Sunday, May 27, 2012

So it Goes pt. 2


Listen: Vonnegut placed the utmost value on the power of an idea. In his novel Breakfast of Champions, the main character, Kilgore Trout leaves the world with the epitaph “We are healthy only to the extent that our ideas are humane.”Kilgore Trout, who appears in nearly all of Vonnegut's books, is essentially a surrogate character for Vonnegut to inject his own views. And this does not make itself anymore apparent than it does in that quote. Vonnegut trail-blazed the literary world at his time, he blew up the distinction between “science fiction” and “real literature” and showed how interesting, radical and bizarre ideas could be written skillfully and create an engrossing tale. And yet, they took these creative ideas and intertwined them with realities of humanity, creating perplexing tales that spoke not only of unknown worlds but combined them with human emotions that were real, human problems that were all too common, managing to surmise the issues of our society more accurately in these made-up worlds than anyone could ever dare to do in a book bound to the confines of possibility.

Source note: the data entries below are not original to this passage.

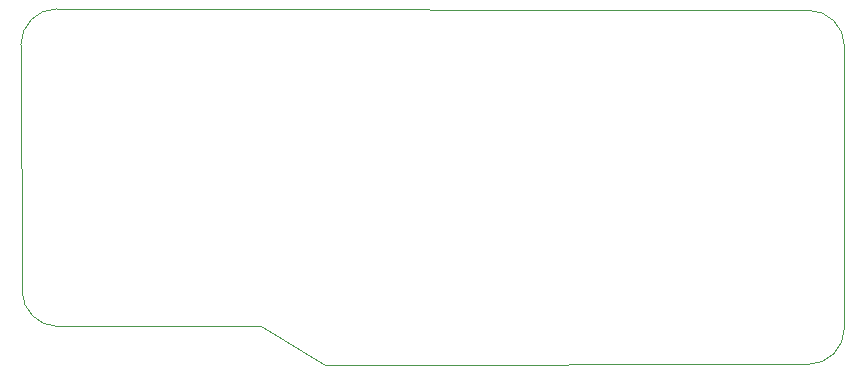
<source format=gbr>
%TF.GenerationSoftware,KiCad,Pcbnew,9.0.2*%
%TF.CreationDate,2025-11-18T20:52:18-03:00*%
%TF.ProjectId,Smart_insoles_2025_v1,536d6172-745f-4696-9e73-6f6c65735f32,rev?*%
%TF.SameCoordinates,Original*%
%TF.FileFunction,Profile,NP*%
%FSLAX46Y46*%
G04 Gerber Fmt 4.6, Leading zero omitted, Abs format (unit mm)*
G04 Created by KiCad (PCBNEW 9.0.2) date 2025-11-18 20:52:18*
%MOMM*%
%LPD*%
G01*
G04 APERTURE LIST*
%TA.AperFunction,Profile*%
%ADD10C,0.050000*%
%TD*%
G04 APERTURE END LIST*
D10*
X125127261Y-95807738D02*
X130555261Y-99057739D01*
X107855261Y-95807738D02*
G75*
G02*
X104898567Y-92815027I92339J3048138D01*
G01*
X171480739Y-69038261D02*
X107850000Y-68915000D01*
X174525390Y-95966000D02*
X174528739Y-72086261D01*
X125127280Y-95807738D02*
X107855261Y-95807738D01*
X104802000Y-71963000D02*
G75*
G02*
X107850000Y-68915000I3048000J0D01*
G01*
X104802000Y-71963000D02*
X104900000Y-92814726D01*
X171480739Y-69038261D02*
G75*
G02*
X174528739Y-72086261I-39J-3048039D01*
G01*
X174525390Y-95966000D02*
G75*
G02*
X171477390Y-99013990I-3047890J-100D01*
G01*
X130555261Y-99057739D02*
X171477390Y-99014000D01*
M02*

</source>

Vonnegut had a grasp of human neurosis that was impossibly spot-on. In each his characters, be it Eliot Rosewater from God Bless You, Mr. Rosewater, Billy Pilgrim of Slaughterhouse 5, or the aforementioned Kilgore Trout, who appeared in countless novels, Kurt brings to the table a new slice of humanity. The caricatures he drew in his protagonists, upon closer inspection, were all people we knew. And perhaps beyond that, they were all parts of our own being, flaws and insecurities we found in the world, and further, somewhere in ourselves. Because of this, Vonnegut knew how to make us feel more than any author could, relying not on melodramatic deaths and romantic relationships, but instead evoking a much less feigned, much more human kind of emotion. We could relate to and recognize the things in Vonnegut's writing.
Eventually, Vonnegut began a gradual retirement from fiction writing, publishing his last novel in 2001. However, his interest in humanity never ceased to grow. He was named the honorary president of the AHA (American Humanist Association), where he served until his death in 2007. He spoke of this prestigious role with the sentiment I am a humanist, which means, in part, that I have tried to behave decently without expectations of rewards or punishments after I am dead”. He passed away in 2007 after suffering severe head trauma, and left the world different than he found it. So it goes.